Even before we arrived, the rumors and smack was already swirling. NOYC.org’s message board, the mouthpiece for Gulf Coast racing, reminded me a bit of Al Jazeera or even Comical Ali, Saddam’s outrageous spinmeister, with the amount of down right crap and lies typed into that webpage. The yacht club’s teams were laying the disinformation on thick and rightly so. Challenge Cup bragging rights are pretty serious.
We docked up at Gulfport Yacht Club Thursday afternoon and I have to say that the renovations to the club look great. Apparently taking a cue from GYC, Southern Yacht Club is also moving their pool. Pretty swanky when you decide that you don’t like the feng shuei of your inground pool and simply decide to move it.
As the sun set behind some Dole banana trucks, Doc and I made our way into the bar after eating over at the Blowfly Inn, having decided to opt out of attending the skippers meeting at 7:00.
At the bar, Doc was his usual ebullient self and rehashed a story about a Challenge Cup where he and another older gentleman both got nailed in the head by the boom a few times, and the two younger crew onboard took to saying “Old guys down” instead of “main is over” during jibes.
After a few hours of dealing with GYC’s surly bartenders, Doc and I left and wandered the piers on what Doc classified as a surveillance mission, but somehow our boat surveillance led us over to The Grand Casino.
Doc, who was, shall we say “in the groove” at this point, was eventually asked to vacate the Texas Hold ‘Em tables and either play slots or leave after trying to declare wildcards a few too many times and trying to get the drink girls to sit in his lap. The casino brass had come to the conclusion that Doc should not be allowed to interact with people. Machines only.

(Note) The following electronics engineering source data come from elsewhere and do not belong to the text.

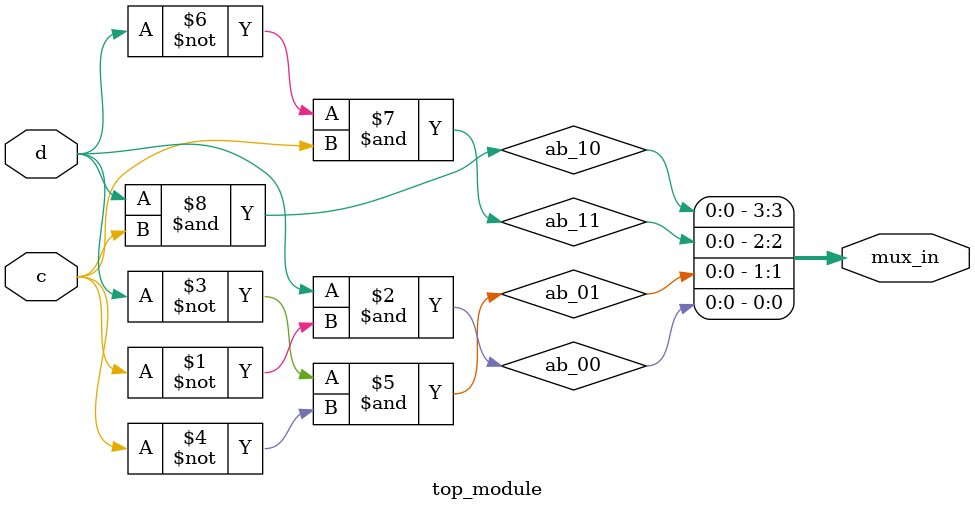
<source format=sv>
module top_module (
	input c,
	input d,
	output [3:0] mux_in
);

wire ab_00, ab_01, ab_11, ab_10;

assign ab_00 = d & ~c;
assign ab_01 = ~d & ~c;
assign ab_11 = ~d & c;
assign ab_10 = d & c;

assign mux_in[0] = ab_00;
assign mux_in[1] = ab_01;
assign mux_in[2] = ab_11;
assign mux_in[3] = ab_10;

endmodule

</source>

Three hours later, I was crashed down in the v birth and awoke to Doc’s generous weight moving the boat around and then a splash as he went overboard. Fearing the worst, I clambered up on deck where I saw most of the boats in the marina rocking about and a walrus like creature swimming with difficulty across to the other pier. Basically floundering on top of the water, Doc is very buoyant, and paddling with one hand as his other arm was wrapped around a bunch of toilet plungers. He headed in several directions through the dark water before he found what he thought was his target, Fairhope Yacht Club’s A class boat, Fine Line, an Olsen 40. In fact, it was a smallish shrimp boat.
He dove several times around the shrimper's hull punctuating it with plungers on both sides, each time coming back up coughing like a fiend through his snorkel. I sat down and watched him, for the entire process took the good part of an hour. He then trawled around the marina for a bit, lost and disoriented until I left the boat to find him two piers over.
Climbing out, he broke one of the crossbeams, but was actually able to succeed in extricating himself from the water. Still wearing the goggles he went up for a high five… I obliged him.
“Got those chicken eating bastards. They’ll never know what hit ‘em.” He was pleased.
“Yeah, you got them alright.”
Conspiratorially he leaned over, “Some guys over at Pensacola Beach Yacht Club taught me that one.”
I never bothered to tell him that he’d failed to accomplish his goal; that he wasn’t even close.
In the end, he was a little perplexed that Fine Line still managed to pull out a third place finish in A class while sporting some bottom feelers. It didn’t really matter though. Southern pretty much owned that Cup.